Direct Query Data sources that connect to Athena no longer seem to work.
The same query functions correctly when run directly in Athena.
The Table in question is extremely large, but it’s partitioned to keep the query size low.
region: eu-west-2 timestamp: 1687171801388 requestId: 10a8a86f-d788-4b1f-8c1a-4640ed103882 sourceErrorCode: DATA_SOURCE_TIMEOUT sourceErrorMessage: Server execution exceeded 50 seconds, which is calculated based on client TTL and service config`
Investigating the Query that QuickSite applies in the Athena Recent Queries Window, shows the generated query uses:
Limit 0
Which always seems to fail regardless of the inner query. Changing this limit to a set number fixes the query.
Not sure what to do here to resolve this as I can’t seem to influence this applied limit.
Hi @OwenA - Welcome to AWS QuickSight and thanks for posting the question. Can you please share the SQL query which is working fine in Athena but timing out in QuickSight. Also give some details about size and number of records in the table. Like you said you have partitions created for the table, can we put some filter condition via custom sql to get desired data to QuickSight for the reporting. Give some details on the business requirement as well. The details will help in understanding the problem and guide you the right solution.
The business requirement is to produce some custom charts base on a specific key we have captured for our client. We are filtering by date, location and the specific key.
They only view the data at the end of a month, so right query responsiveness isn’t really an issue.
The Problem really is the client captures a lot data that they don’t want to run analytics on.
Right now there is:
551,992 objects, at a total size at about 456.5gb.
The date range I am currently running has 16,051 objects at 1.29GB.
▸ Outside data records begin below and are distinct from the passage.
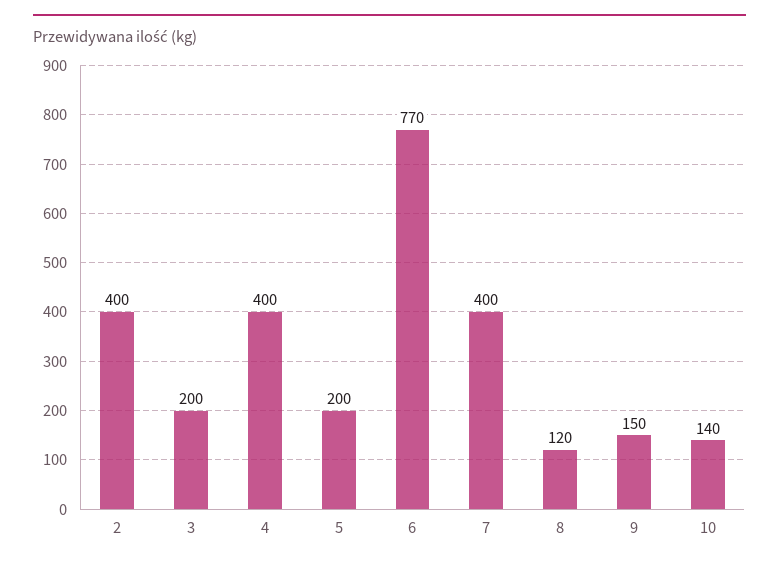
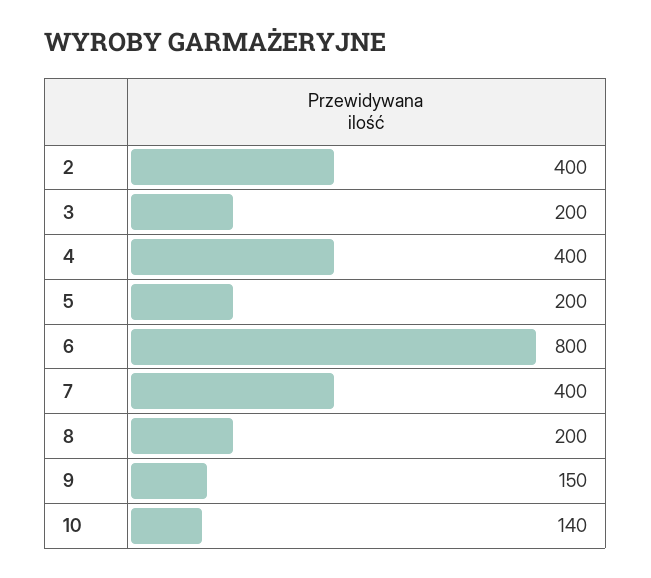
6: 770 -> 800
8: 120 -> 200

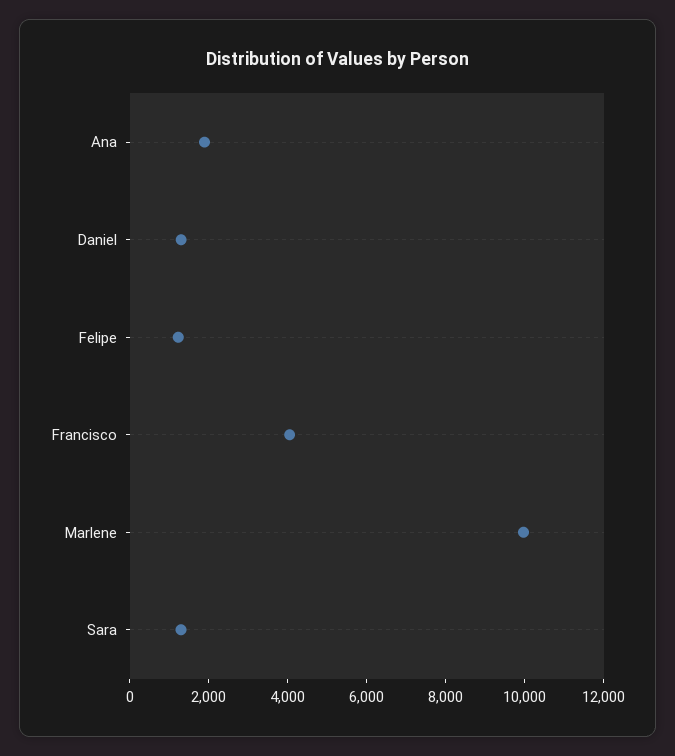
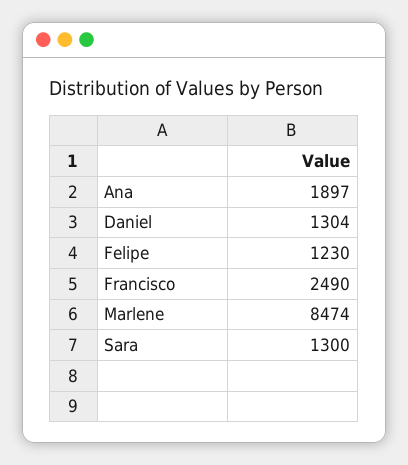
Francisco: 4000 -> 2490
Marlene: 10000 -> 8474

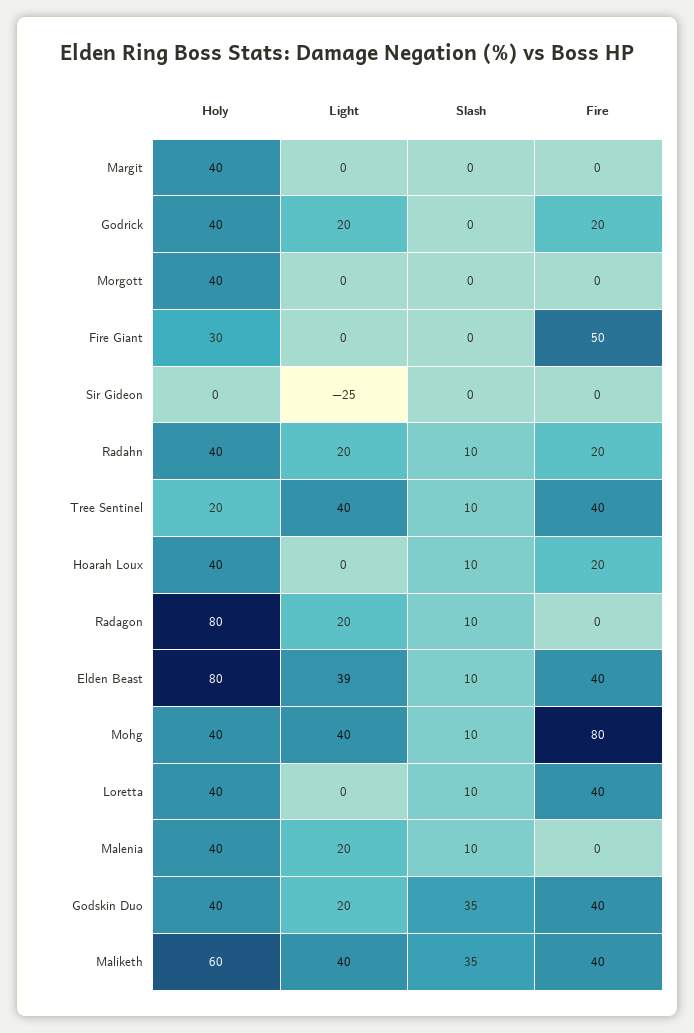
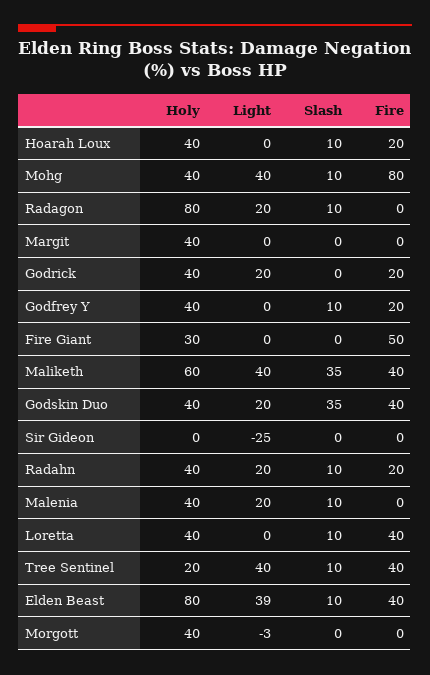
Light, Morgott: 0 -> -3
Holy, Godfrey Y: none -> 40
Light, Godfrey Y: none -> 0
Slash, Godfrey Y: none -> 10
Fire, Godfrey Y: none -> 20

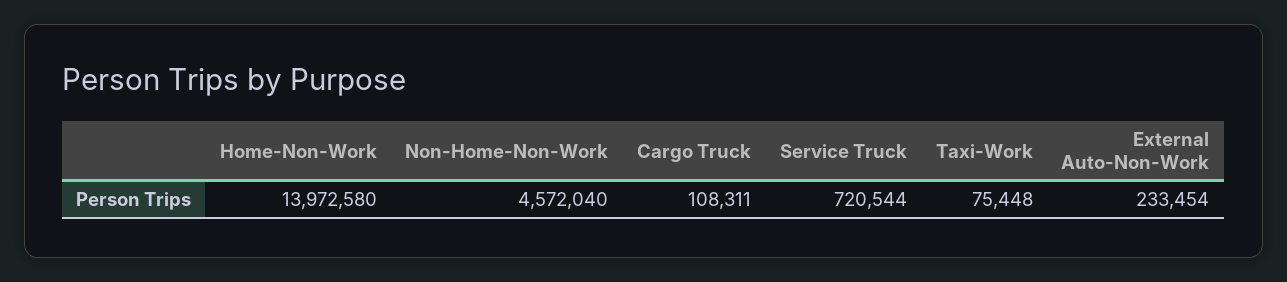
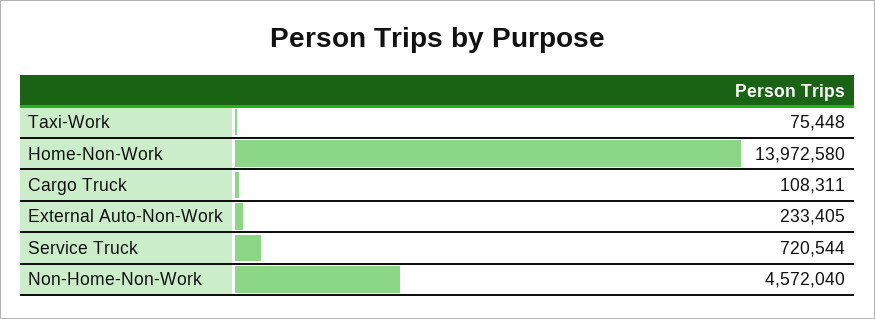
External Auto-Non-Work: 233454 -> 233405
Though monthly data often hits 50,000 object by the time the client runs the Analytics.
Here’s an example Query:
WITH cte AS (
SELECT *,
cast(Table1.year||'-'||Table1.month||'-'||Table1.day as date) as partionDate
FROM Table1
WHERE Table1Index='Web'
AND any_match(element_at(Table1.visitorshistoricbasetouchpoints, 1).historictouchpoint_customdata, element -> element.Key = 'landing page' AND regexp_like(element.Value, '(?i)CompanyName'))
)
SELECT * FROM cte WHERE cte.partionDate > date '2023-06-01' LIMIT 50000
This query was previously working fine. Honestly not sure what has changed.
1/ 50 seconds timeout is occurring during dataset preparation. If Athena takes more than 50 seconds to return the results, you will get the error.
2/ 2 minutes timeout in analysis and dashboard : If Athena SQL query takes more than 2 minutes to return the results, you will get the error ( Data source quotas - Amazon QuickSight ) .
So that 1/50 sec limit is being hit in this case. But this is what I don’t really understand. The Above Query runs in 12-13secs when run directly in athena.
However it times out when run via quick sight. FYI the actual query that runs when I add the above as a custom query is the following:
/* QuickSight */
SELECT ds.* FROM (WITH cte AS (
SELECT *,
cast(Table1.year||'-'||Table1.month||'-'||Table1.day as date) as partionDate
FROM Table1
WHERE Table1Index='Web'
AND any_match(element_at(Table1.visitorshistoricbasetouchpoints, 1).historictouchpoint_customdata, element -> element.Key = 'landing page' AND regexp_like(element.Value, '(?i)CompanyName'))
)
SELECT * FROM cte WHERE cte.partionDate > date '2023-06-01' LIMIT 50000 ) ds LIMIT 0
Is anything I can do about this? Seems like the above Limit is messing with my partitions for some reason.
From what I have tested, the query execution time from QuickSight in the data preparation mode , directly from Athena completed roughly in the same time.
You can test this at your end as well as it is traceable from the logs.
Hi @OwenA - Is it possible to add the condition Table1.year > ‘2023’ in the inner query and try the execution? This way the data will be restricted at CTE level and possibly improve the performance.
Hey @Sanjeeb2022, It doesn’t seem to make a difference at all.
I’m probably going to have to look into cleaning up the data.
Not sure why the Partition’s are being ignore by athena in this case. Though I don’t believe its Quick Sight’s issue. Wrapping in a sub query with LIMIT 0 shouldn’t break everything underneath.
Hi @OwenA - To hit the partition, ideally we should use = in the where clause so that it can go that partition and take the data, now in your query you have put the condition in cte.partionDate > date ‘2023-06-01’ and there is No folder with this, so essentially it is scanning everything. You can do one thing, change the partition keys from string to int as year, month and date are always integer independently ( possibly create another table for testing) and check the explain plan whether it is hitting the partitions or FTS ( Full table scan).
Like @Koushik_Muthanna mentioned, its not an QuickSight problem as your underline query is taking time and QuickSight is throwing timeout due to exceeded period.